__DIRECTIVE__: Hunt through the entries for the word "LIST" and copy each line in which it appears.
BEGIN DATASET
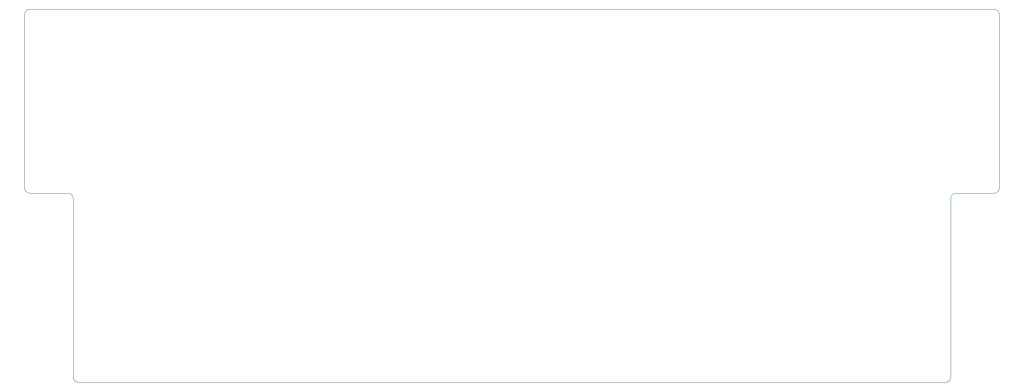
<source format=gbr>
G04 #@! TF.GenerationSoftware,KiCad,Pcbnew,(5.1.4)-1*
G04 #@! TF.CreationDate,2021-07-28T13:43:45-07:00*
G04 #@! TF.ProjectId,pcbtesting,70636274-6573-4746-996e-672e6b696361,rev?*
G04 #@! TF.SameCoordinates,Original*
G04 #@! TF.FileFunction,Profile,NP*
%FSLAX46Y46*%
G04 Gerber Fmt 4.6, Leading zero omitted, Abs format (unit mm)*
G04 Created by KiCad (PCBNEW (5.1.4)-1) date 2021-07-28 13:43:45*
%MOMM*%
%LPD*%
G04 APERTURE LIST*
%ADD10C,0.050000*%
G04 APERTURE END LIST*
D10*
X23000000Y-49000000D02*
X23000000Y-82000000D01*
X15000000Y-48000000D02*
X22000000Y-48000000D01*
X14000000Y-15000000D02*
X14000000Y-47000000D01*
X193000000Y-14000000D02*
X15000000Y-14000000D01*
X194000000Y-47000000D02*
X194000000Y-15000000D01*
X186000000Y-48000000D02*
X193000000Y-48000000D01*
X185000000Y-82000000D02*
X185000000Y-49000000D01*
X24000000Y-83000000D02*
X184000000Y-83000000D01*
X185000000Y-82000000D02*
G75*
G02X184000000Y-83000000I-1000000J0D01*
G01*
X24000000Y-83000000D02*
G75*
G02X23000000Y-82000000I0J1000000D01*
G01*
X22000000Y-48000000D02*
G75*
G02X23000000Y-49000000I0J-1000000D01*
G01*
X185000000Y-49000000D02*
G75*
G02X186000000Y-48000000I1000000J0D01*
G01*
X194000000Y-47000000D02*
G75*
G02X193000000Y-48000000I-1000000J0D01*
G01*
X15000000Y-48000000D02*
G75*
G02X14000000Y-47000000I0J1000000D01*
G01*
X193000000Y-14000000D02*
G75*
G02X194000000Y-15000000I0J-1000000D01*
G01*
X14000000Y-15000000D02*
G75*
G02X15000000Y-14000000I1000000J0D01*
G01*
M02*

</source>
END DATASET
__FINISHED EXERCISE__:
G04 APERTURE LIST*
G04 APERTURE END LIST*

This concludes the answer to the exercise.